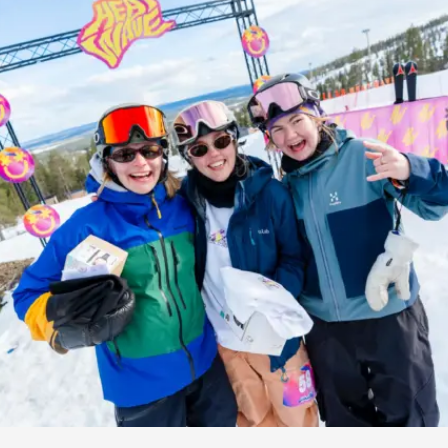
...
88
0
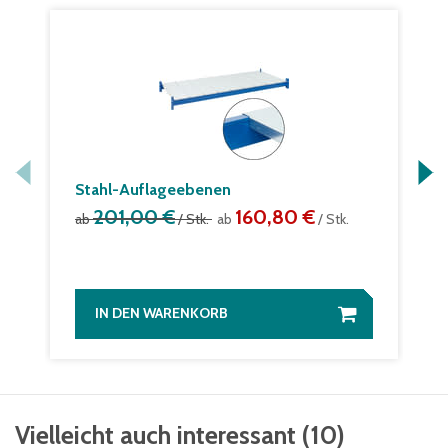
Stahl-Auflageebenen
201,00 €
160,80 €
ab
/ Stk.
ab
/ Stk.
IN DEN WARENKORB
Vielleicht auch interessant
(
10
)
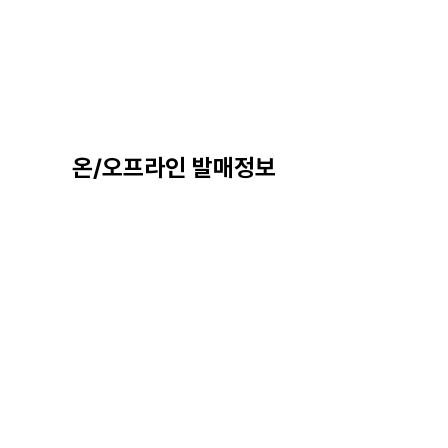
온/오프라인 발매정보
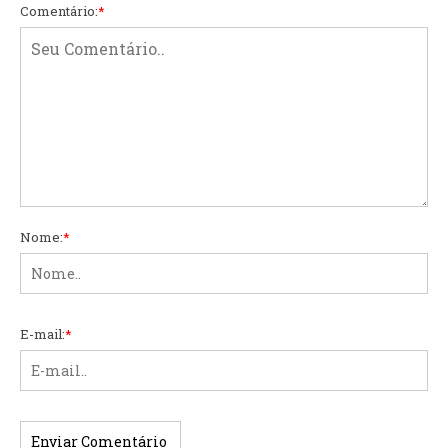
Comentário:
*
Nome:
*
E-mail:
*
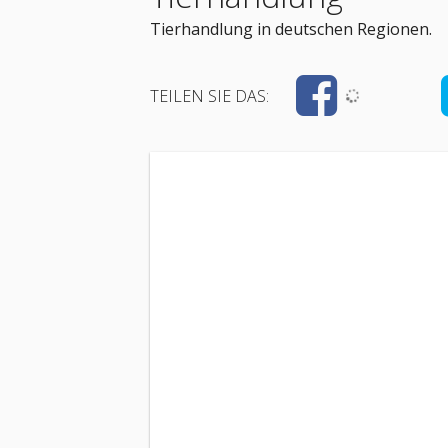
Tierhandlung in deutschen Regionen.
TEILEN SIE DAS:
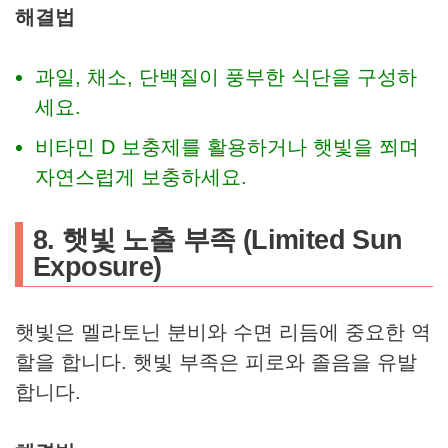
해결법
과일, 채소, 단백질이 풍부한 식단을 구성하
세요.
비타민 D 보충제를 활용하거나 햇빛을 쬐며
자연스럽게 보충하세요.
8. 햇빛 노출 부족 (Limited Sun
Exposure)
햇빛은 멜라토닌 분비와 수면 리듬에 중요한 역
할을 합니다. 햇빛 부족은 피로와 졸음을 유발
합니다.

○ ○ ○ ○

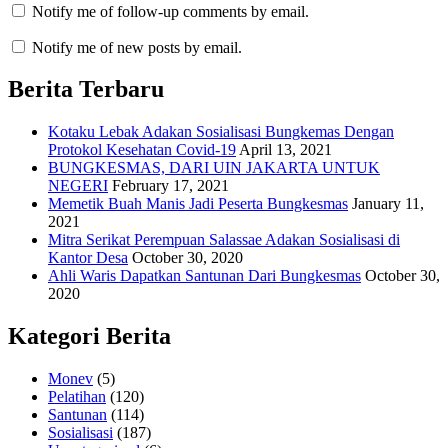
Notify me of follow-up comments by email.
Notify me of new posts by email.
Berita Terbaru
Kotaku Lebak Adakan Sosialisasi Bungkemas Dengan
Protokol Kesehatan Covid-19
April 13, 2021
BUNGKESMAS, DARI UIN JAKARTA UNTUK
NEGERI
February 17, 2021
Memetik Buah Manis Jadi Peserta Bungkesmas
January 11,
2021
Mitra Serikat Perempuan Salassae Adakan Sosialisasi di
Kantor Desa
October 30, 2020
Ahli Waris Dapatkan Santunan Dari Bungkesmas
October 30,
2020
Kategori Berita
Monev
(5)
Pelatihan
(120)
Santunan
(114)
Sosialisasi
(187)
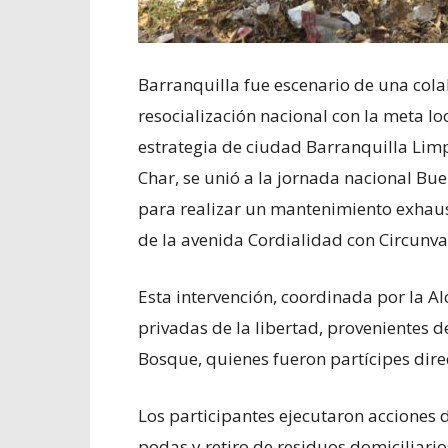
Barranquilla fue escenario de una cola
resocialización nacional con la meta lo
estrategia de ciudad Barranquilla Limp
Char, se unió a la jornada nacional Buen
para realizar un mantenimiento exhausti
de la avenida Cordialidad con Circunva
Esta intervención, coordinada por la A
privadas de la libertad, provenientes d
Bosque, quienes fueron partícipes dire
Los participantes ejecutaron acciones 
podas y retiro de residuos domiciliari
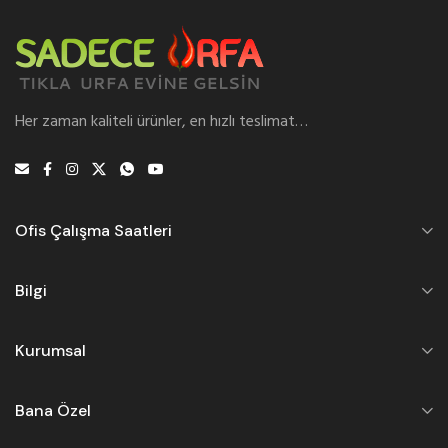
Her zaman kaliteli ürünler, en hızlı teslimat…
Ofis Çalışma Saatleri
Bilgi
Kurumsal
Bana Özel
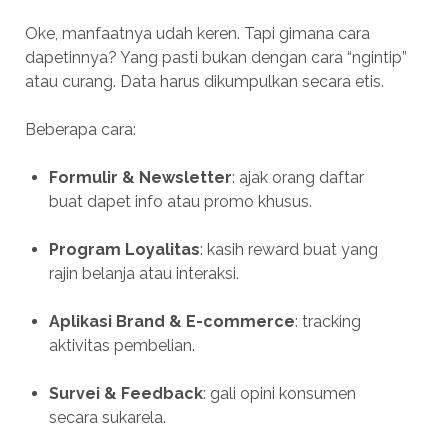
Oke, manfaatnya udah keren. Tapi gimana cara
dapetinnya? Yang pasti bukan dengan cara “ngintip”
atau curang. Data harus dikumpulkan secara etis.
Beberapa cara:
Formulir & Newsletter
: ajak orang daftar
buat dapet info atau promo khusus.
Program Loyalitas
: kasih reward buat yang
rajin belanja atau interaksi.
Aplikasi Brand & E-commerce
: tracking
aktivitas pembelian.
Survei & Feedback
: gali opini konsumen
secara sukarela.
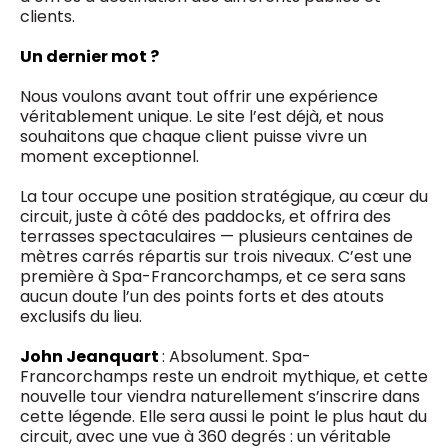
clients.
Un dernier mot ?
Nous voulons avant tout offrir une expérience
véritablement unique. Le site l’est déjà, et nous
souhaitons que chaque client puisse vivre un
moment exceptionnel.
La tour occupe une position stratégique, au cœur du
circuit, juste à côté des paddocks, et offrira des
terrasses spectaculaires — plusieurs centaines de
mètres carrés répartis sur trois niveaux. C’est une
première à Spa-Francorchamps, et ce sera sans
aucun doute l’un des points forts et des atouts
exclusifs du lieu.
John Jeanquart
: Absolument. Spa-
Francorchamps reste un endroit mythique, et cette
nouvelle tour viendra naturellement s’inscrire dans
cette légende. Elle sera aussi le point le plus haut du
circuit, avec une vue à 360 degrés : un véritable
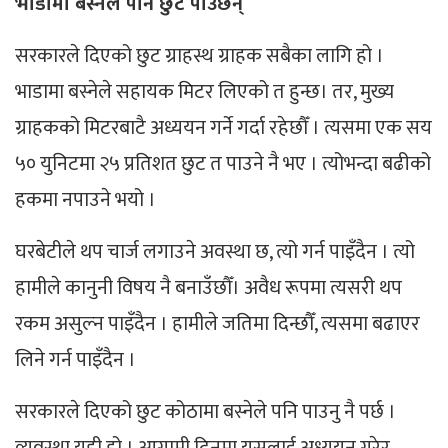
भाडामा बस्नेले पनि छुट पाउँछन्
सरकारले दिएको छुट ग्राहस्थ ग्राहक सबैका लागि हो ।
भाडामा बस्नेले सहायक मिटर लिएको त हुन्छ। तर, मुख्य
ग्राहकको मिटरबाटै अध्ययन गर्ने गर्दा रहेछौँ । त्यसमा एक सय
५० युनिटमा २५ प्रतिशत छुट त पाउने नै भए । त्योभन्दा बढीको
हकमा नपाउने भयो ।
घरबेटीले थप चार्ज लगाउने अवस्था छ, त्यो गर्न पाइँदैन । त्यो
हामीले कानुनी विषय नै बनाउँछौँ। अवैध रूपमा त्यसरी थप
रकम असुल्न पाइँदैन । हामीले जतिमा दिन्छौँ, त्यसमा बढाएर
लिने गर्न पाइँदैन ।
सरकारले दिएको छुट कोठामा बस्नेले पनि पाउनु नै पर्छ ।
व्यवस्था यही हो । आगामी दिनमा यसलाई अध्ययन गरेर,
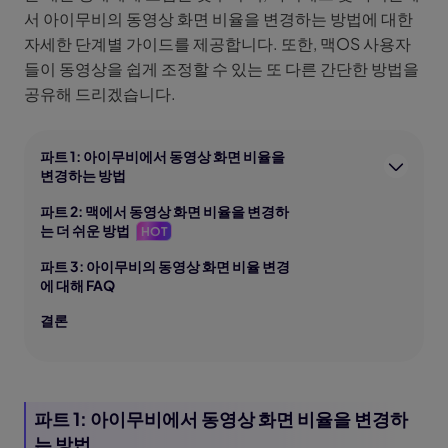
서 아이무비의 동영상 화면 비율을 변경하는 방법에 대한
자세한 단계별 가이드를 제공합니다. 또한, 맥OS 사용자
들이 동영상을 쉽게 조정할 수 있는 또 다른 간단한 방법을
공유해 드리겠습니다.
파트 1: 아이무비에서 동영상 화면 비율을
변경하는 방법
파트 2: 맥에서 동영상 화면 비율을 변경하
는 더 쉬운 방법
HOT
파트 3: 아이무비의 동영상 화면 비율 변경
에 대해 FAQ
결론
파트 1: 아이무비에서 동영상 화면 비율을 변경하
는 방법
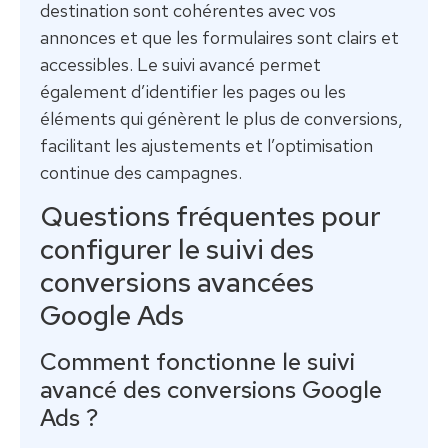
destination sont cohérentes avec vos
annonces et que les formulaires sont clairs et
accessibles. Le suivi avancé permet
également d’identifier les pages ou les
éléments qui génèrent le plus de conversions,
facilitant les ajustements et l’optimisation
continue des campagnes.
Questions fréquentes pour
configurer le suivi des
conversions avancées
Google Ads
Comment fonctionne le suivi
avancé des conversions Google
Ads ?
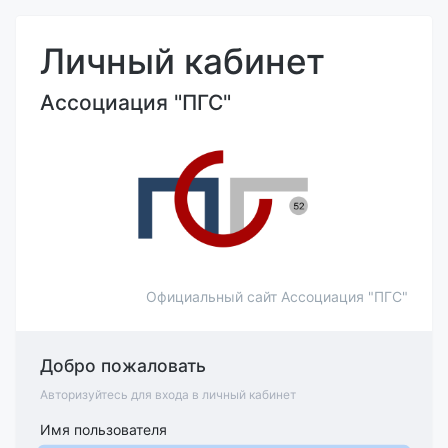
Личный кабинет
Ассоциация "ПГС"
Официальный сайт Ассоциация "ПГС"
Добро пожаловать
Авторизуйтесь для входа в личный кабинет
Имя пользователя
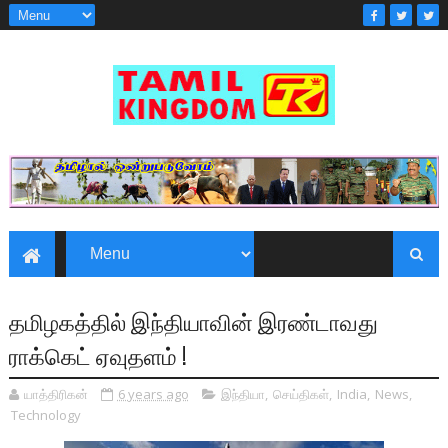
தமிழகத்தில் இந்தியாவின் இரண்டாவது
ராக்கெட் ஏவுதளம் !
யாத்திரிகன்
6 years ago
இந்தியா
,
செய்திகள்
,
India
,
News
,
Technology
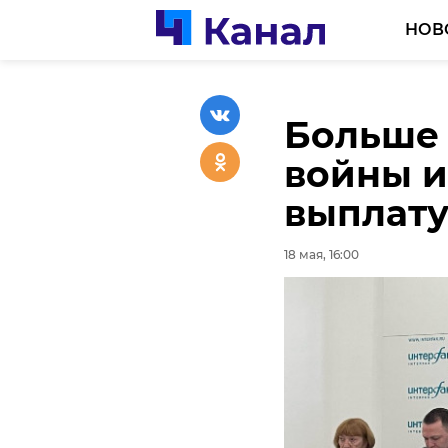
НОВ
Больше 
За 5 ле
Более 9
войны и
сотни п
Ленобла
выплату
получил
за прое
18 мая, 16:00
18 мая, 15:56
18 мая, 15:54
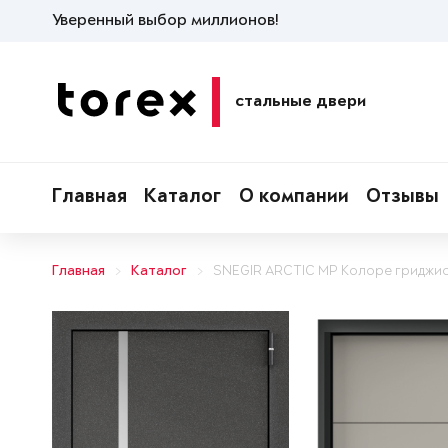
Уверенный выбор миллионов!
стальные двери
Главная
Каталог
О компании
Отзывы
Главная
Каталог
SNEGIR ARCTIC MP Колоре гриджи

○ ○ ○ ○

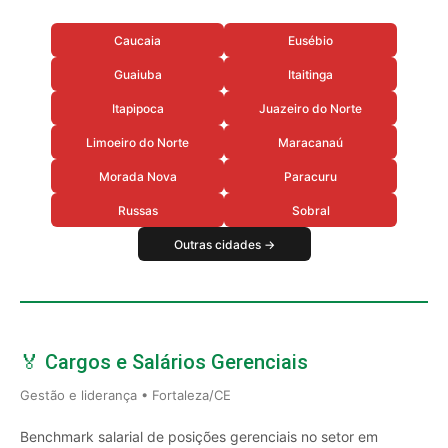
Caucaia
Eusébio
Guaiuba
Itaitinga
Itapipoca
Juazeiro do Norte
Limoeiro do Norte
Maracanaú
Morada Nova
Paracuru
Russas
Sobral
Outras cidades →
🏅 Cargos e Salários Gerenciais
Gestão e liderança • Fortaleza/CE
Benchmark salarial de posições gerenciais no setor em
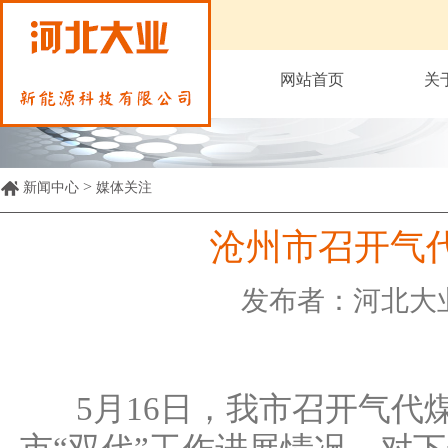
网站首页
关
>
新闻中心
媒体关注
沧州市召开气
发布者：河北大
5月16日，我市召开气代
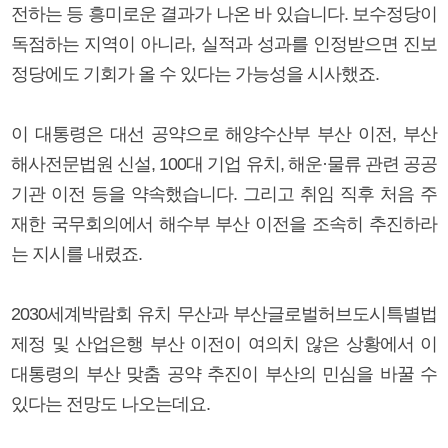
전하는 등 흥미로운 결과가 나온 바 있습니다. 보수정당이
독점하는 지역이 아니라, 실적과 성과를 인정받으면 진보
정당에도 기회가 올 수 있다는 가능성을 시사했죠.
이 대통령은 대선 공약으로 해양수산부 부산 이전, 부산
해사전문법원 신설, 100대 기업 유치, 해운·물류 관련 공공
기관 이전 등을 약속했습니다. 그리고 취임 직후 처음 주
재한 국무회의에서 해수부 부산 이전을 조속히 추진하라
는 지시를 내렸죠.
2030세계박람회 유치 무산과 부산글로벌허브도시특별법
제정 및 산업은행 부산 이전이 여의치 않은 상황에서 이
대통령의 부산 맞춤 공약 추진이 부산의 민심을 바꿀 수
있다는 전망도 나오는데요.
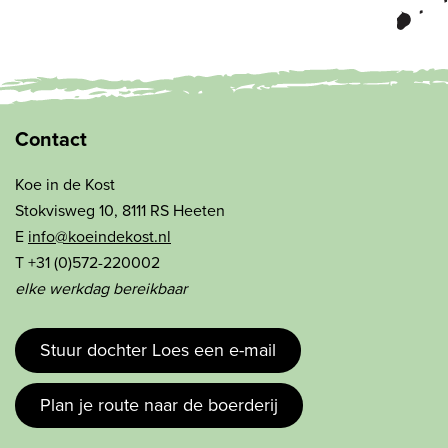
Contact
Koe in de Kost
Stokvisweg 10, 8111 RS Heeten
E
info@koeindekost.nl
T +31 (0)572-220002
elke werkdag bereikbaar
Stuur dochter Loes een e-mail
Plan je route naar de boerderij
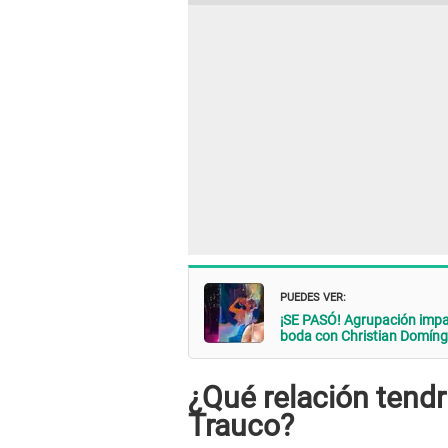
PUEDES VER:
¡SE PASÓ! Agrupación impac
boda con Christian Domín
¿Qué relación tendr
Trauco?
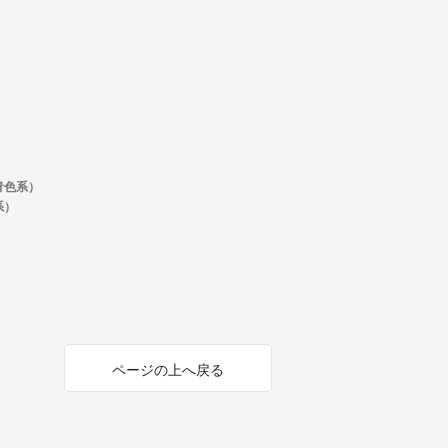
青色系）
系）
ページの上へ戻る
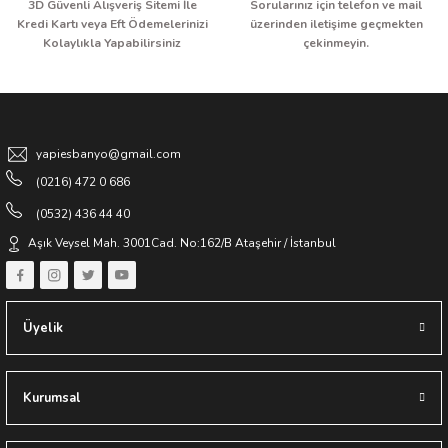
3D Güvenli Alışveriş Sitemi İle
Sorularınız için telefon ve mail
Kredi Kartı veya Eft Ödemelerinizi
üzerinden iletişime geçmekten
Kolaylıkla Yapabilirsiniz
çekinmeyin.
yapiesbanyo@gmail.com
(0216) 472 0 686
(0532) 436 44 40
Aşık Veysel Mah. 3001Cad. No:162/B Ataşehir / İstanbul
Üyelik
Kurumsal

○ ○ ○ ○

Try it: Return every line from the entries above that contains the word "nacional".

Answer:
resocialización nacional con la meta lo
Char, se unió a la jornada nacional Buen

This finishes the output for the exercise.